The MSDS program also recently ranked No. 21 on the 2022 Best Online Non-MBA Master’s in Business Programs list by U.S. News & World Report.
The Master of Science in Data Science (MSDS) program at the Jerry S. Rawls College of Business was ranked No.3 on the “Best Online Master's in Data Science Programs in 2022” list by Fortune Education. This marks a major milestone for the Online MSDS program, which started in 2018.
“Within a short period of time, the faculty have developed a program that provides a direct path to challenging, well-compensated jobs and careers in data science,” said Margaret L. Williams, dean of Rawls College. “Faculty deserve the credit for building this excellent program by constantly updating their skills, understanding the needs of business, and bringing state-of-the-art technical skills into the classroom.”
Fortune created the rankings list in response to the rapid exponential growth and demand for data scientists. This is the first ranking of online data science graduate programs by Fortune.
“Our MSDS program is practical and teaches state-of-the-art analytical tools that are in high demand in the industry,” said Mayukh Dass, James L. Johnson Chair of Business Administration and associate dean of graduate programs and research for Rawls College.
To meet the booming industry demands, the Online MSDS program helps students become highly-skilled data scientists.
The program seeks to equip students with a rich set of big data and machine learning tools to become more competitive in the job market.
Graduates in the Online MSDS program will leave having developed essential hard and soft data science skills. These crucial skills help companies derive value through big-data strategy, choice of technology and business analytics.
Jaeki Song, Area Coordinator of ISQS and Jerry S. Rawls Professor of MIS, credits the role the faculty members have played in the Online MSDS program. This is especially true for their work in the Big Data Consortium, which started in 2009. Every spring semester, the Area of ISQS hosts the event to identify industry trends, to conceive opportunity strategies and to form collaborations across industry and academia.
“Through this involvement [with the Big Data Consortium], our faculty members have emerged as award-winning teachers and recognized research scholars,” said Song. “In fact, over the past 10 years, our faculty has ranked among the top universities worldwide for research published in top-tier journals.”
The 36-hour MSDS program helps students learn how to manage, analyze and understand complex data and make strategic recommendations to help solve problems for organizations. The program is also STEM-designated, meaning students graduate with not only business acumen, but also skills in the areas of science, technology, engineering and math. Students can enroll in a one- or two-year program, and while the one-year program is offered both in-person and online, the two-year program is only available online.
There are two categories of students the Online MSDS program looks for: recent high-caliber STEM graduates who have not yet entered the job market and seek to build a career in data science and STEM-related professionals seeking to transition to data science job positions.
What students will get in return is a program that clearly sets itself apart from the competition.
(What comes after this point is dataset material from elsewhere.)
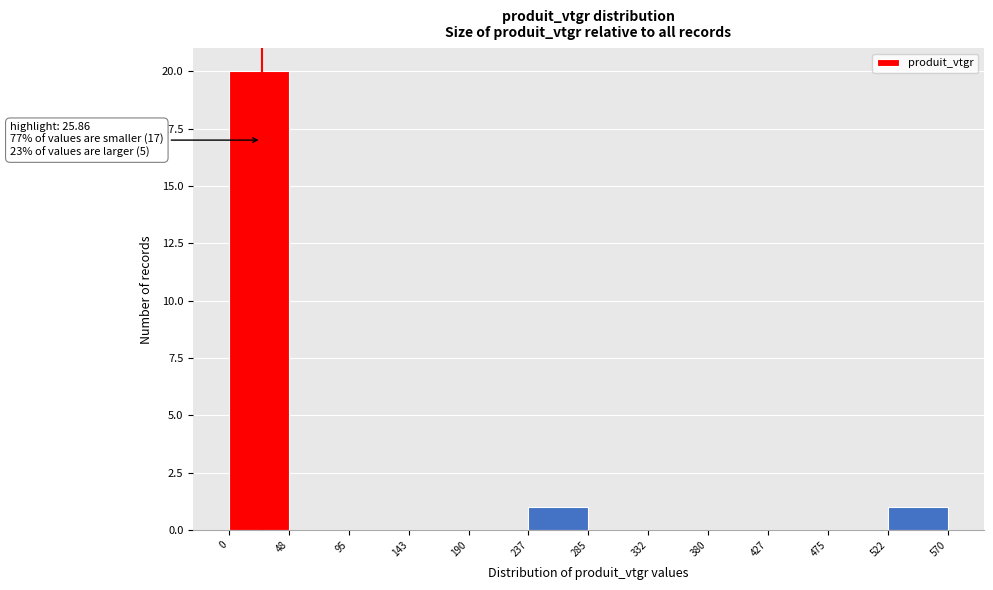

Which range on the x-axis has the tallest bar?

0 to 48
The curriculum is continuously updated and improved through the program's technological advancements and interactions with alumni and advisory board members.
It can be hard for prospective students to find a program that covers the entire value chain of data science.
“But our program does,” said Song. “From big data strategy and business intelligence to advanced analytics and optimization, as well as offering state-of-the-art courses related to cloud technology and cyber-security.”
The application deadline for summer entry into the MSDS program is May 1. Prospective students can find more information on the MSDS program page.
Fortune Education Methodology
Fortune determined its rankings based on two components: Selectivity Score (85%) and Demand Score (15%).
Selectivity Score focused on the incoming class of MSDS students. Fortune looked at the average GPA of incoming students and the average number of years of work experience of those same students. Forbes also considered each program's acceptance rate and gave stronger scores to programs that were challenging.
Forbes believed a more selective a program leads to a stronger cohort and more successful alumni and so put as much weight into Selectivity Score as it did.
Demand Score measured the total enrollment size of the program and the number of applicants for the most recent year. The thinking here was that by comparing the size of the student body to the applicant pool, Forbes could determine how much a program was in demand by potential students.